A rotina, conforme escrito, começava às 7h, quando os menores acordavam, e se encerrava às 19h, quando eram colocadas para dormir. As orientações apontam para a existência de uma pessoa responsável por acompanhar as atividades das crianças.
- Ocultação de cadáver não é descartada
O crime de ocultação de cadáver não está descartado no terreno onde mães e filhos teriam sido mantidos em cárcere privado. Os bombeiros compareceram ao endereço devido à reclamação de moradores de um forte odor que, possivelmente, seria de cadáver.

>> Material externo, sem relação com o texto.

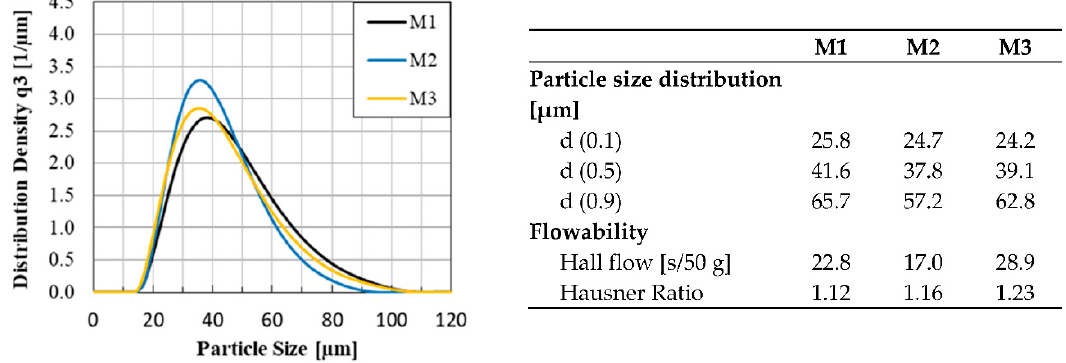
Figure 3. Powder blends characteristics of M1 (black), M2 (blue) and M3 (yellow) ( left : diagram, right : numbers).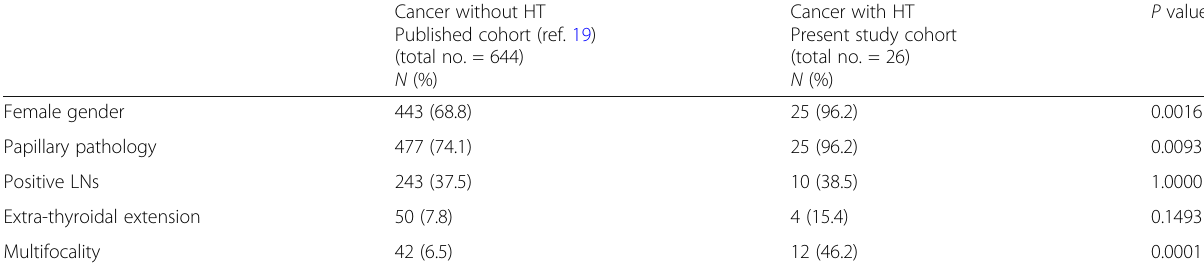
Table 1 Thyroid cancer with Hashimoto thyroiditis compared to thyroid cancer without HT Cancer without HT Published cohort (ref. 19)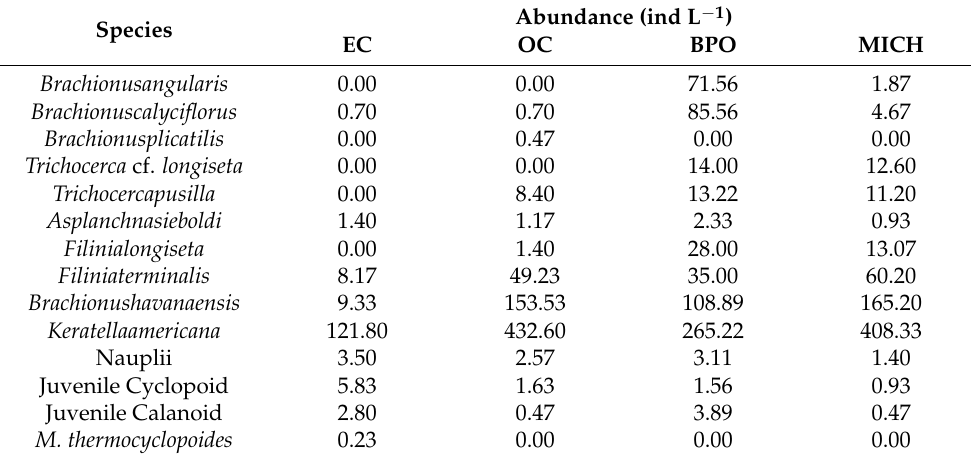
Table 2. Abundance (ind L − 1 ) calculated from zooplankton samples for all the studied points of Lake Amatitl á n in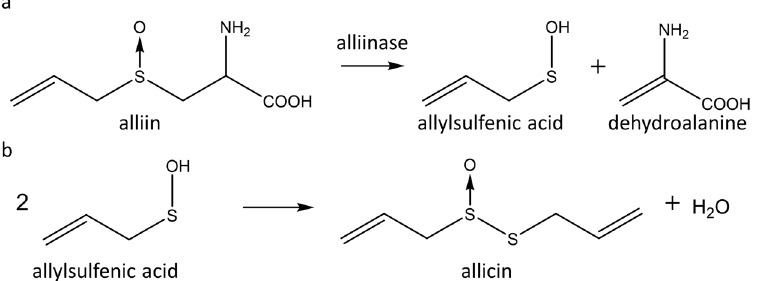
Figure 1. Biosynthesis of allicin from S-allyl cysteine sulfoxide (alliin). The enzyme alliinase (a C-S lyase, E.C. 4.4.1.4.) catalyzes the formation of allylsulfenic acid and dehydroalanine ( a ), whereupon two molecules of allylsulfenic acid condense spontaneously to yield one molecule of allicin ( b ).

“Na análise primária, antes dos cães adentrarem verificamos que se tratava de carcaça de animal que estaria em decomposição há 15 dias”, esclareceu o tenente Dutra, do Corpo de Bombeiros.
Apesar de o cadáver não ter sido localizado, não foi descartada a hipótese de que algum corpo tenha sido enterrado no lote. “Ainda não descartamos que haja outro crime, como possível ocultação de cadáver.
- Bebê resgatada de cárcere teria sido tirada da mãe ao nascer
Kátia chegou na capital mineira com os quatro filhos e o marido após vir de Mário Campos, também na Grande BH. A mulher estava grávida e logo após ser aliciada para uma proposta de trabalho, ainda na rodoviária, se mudou para São Joaquim de Bicas. Quando já estava no sítio, entrou em trabalho de parto e foi levada para uma maternidade.
“Quando retornou para o sítio, ela teve a bebê retirada com a alegação de que a assistente social do hospital havia entrado em contato pedindo o retorno”, disse o advogado Gregório Andrade. A bebê nasceu prematura e, por isso, demandava cuidados, porém Kátia informou que a filha estava bem.
A bebê, conforme dito pelo advogado, foi levada por Terezinha Pereira dos Santos, de 53 anos, que é apontada como a proprietária do sítio e que ainda não foi localizada, onde Kátia e a família ficaram em cárcere. “Kátia quis ir junto, mas foi impedida por Terezinha. Ela ficou seis meses sem ver a filha. Tudo isso me foi repassado pela Kátia em conversa que tive com ela nesta quinta-feira (2 de março)”, contou Andrade.
- Medo nos vizinhos do sítio
As pessoas que residem nas proximidades do possível "cativeiro de crianças" revelaram detalhes da rotina da casa e dos moradores do terreno, que possui diversas moradias pequeninas e uma construção com portas e passagens concretadas. Entretanto, todos eles quiseram falar em anonimato por medo, já que a dona do terreno onde o possível cativeiro foi localizado está desaparecida.
A mulher que no bairro atendia pelo nome de Maria, e em Belo Horizonte era conhecida como Terezinha, é suspeita de manter duas crianças de 6 e 9 anos em cárcere privado. Conforme os vizinhos, a mulher gostava de ser chamada de "Maria Mãe de Santo" e era conhecida por espalhar o pânico entre os moradores do bairro Imperador.
- Habeas corpus negado
Kátia Cristina, mãe das crianças encontradas em cárcere privado, teve negado, nesta quinta-feira (2), o pedido de habeas corpus. De acordo com o advogado Gregório Andrade, responsável pela defesa, o pedido de soltura não foi aceito pela falta da certidão de nascimento das crianças. Documento que ainda não teria sido localizado pela defesa.
- A investigação
A Polícia Civil abriu um inquérito para investigar o caso e, até o momento, a mulher que estaria cuidando e teria abandonado as crianças no local ainda não foi identificada e presa. O Ministério Público de Minas Gerais informou, por meio de nota, que o caso é investigado e que as informações estão sob sigilo.